Alcohol fermentation: Alcohol fermentation of grapes is the most important change in the brewing process. Its principle can be simplified to the following form: sugar in grapes+yeast.
Bacteria => alcohol (ethanol)+carbon dioxide+heat.
Usually, grapes contain yeast, which can only work normally in the environment of 10℃-32℃. If the temperature is too low, the yeast activity will slow down or even stop, and if the temperature is too high, it will kill the yeast and stop the alcohol fermentation completely. Because the fermentation process will increase the temperature, it is very important to control the temperature. About 17 grams of sugar can be fermented into 1% alcohol, so to brew wine with alcohol concentration of 12%, the sugar concentration in grape juice should reach 204 grams/liter. The alcohol fermentation of dry white wine and dry red wine will generally last until the sugar (below 2g/L) is completely converted into alcohol. As for the production of sweet wine, sulfur dioxide is added in the middle of fermentation to stop fermentation, so as to retain some sugar in the wine. Alcohol concentration exceeding 15% will also stop the operation of yeast, and alcohol will strengthen wine (Vin
Fortifie) uses this principle to add alcohol in the middle of fermentation and stop fermentation to keep the sugar in wine.
In addition to producing alcohol, alcohol fermentation will also produce other by-products:
Glycerol: Generally, wine contains about 5 to 8 grams per liter, and expensive and rotten white wine can reach as high as 25 grams. Glycerol can make wine mellow and sweet.
Easy access.
Vinegar: Yeast contains enzymes that can produce vinegar, and a variety of vinegar substances will be produced at the same time during fermentation. Vinegar is a component of grapes.
One of the main factors of wine aroma. Alcohol and acid can also produce other vinegar substances, which affect the change of wine aroma.
Necessary production equipment for wine and fruit wine production enterprises
First, from the production and processing of raw materials
1. Raw material processing equipment: crusher, squeezer and delivery pump.

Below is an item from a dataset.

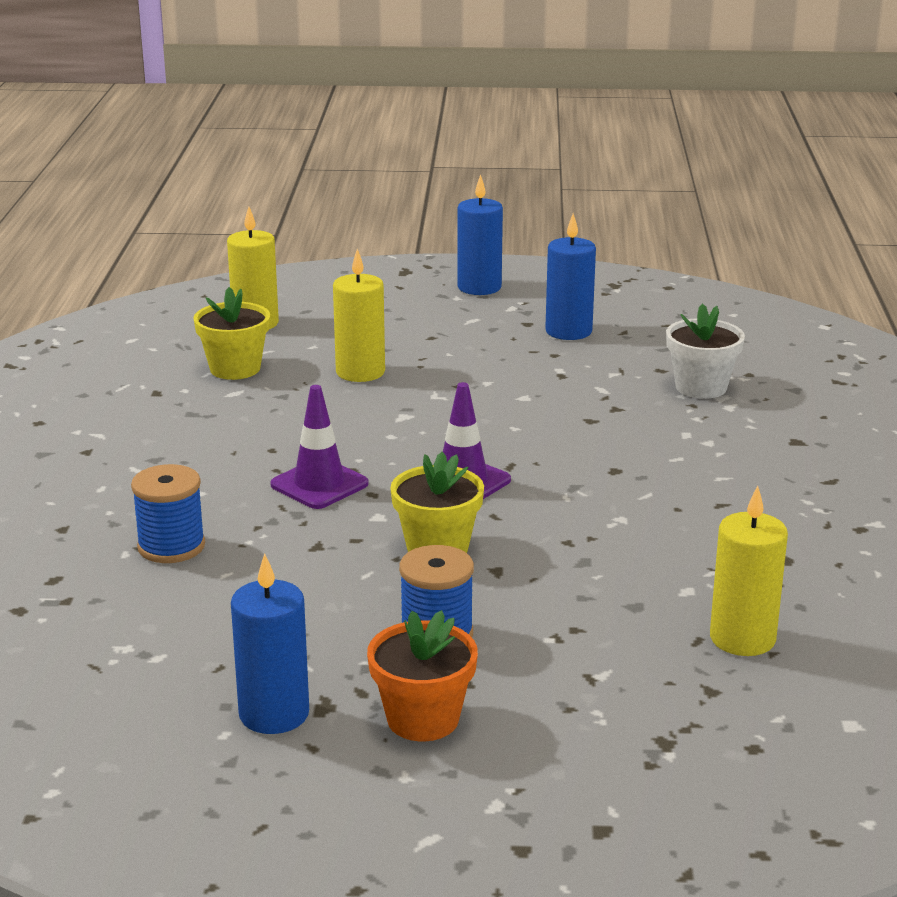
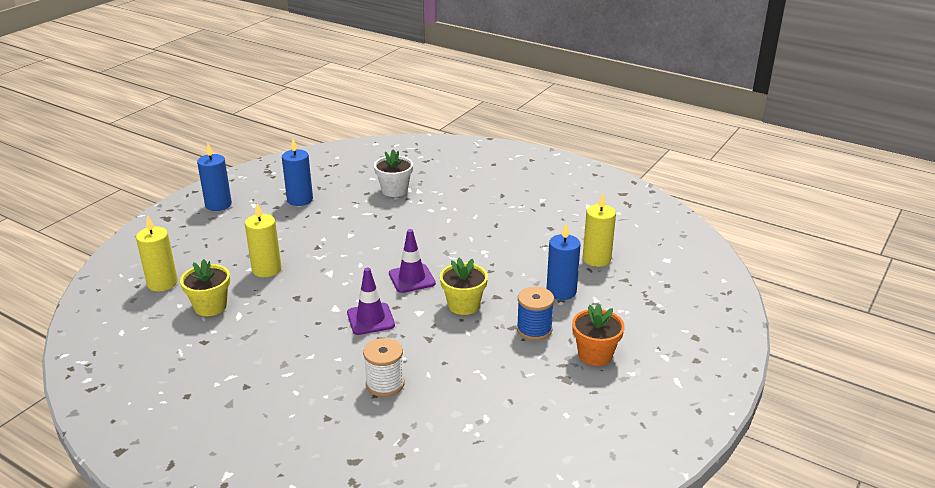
camera: 60 degrees left, 5 degrees up
(171, 546) = (385, 384): blue spool -> white spool
(274, 714) = (561, 395): blue candle -> blue candle (561, 291)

2. Fermentation equipment: temperature-controlled fermentation tank.
3. Wine storage equipment: wine storage tank and delivery pump.
4. Filtering equipment: diatomite filter, plate and frame filter, etc.
5. Freezing equipment: freezer, incubator or quick freezer.
6. Disinfection system: boiler or other heating facilities.
7. Sterilization equipment: sterilization equipment or sterilization filtering equipment.
8. Filling equipment: semi-automatic or automatic bottle washer and automatic filling machine.
Second, the original wine processing
1. Raw material processing equipment: crusher, squeezer and delivery pump.
2. Fermentation equipment: temperature-controlled fermentation tank.
3. Wine storage equipment: wine storage tank and delivery pump.
4. Coarse filtration equipment, such as diatomite filter.
Third, processing and filling enterprises
1. wine storage equipment: wine storage tank and delivery pump.
2. Filtering equipment: diatomite filter, plate and frame filter, etc.
3. Freezing equipment: freezer, incubator or quick freezer.
4. Disinfection system: boiler or other heating facilities.
5. Sterilization equipment: sterilization equipment or sterilization filtering equipment.
6. Filling equipment: semi-automatic or automatic bottle washer and automatic filling machine.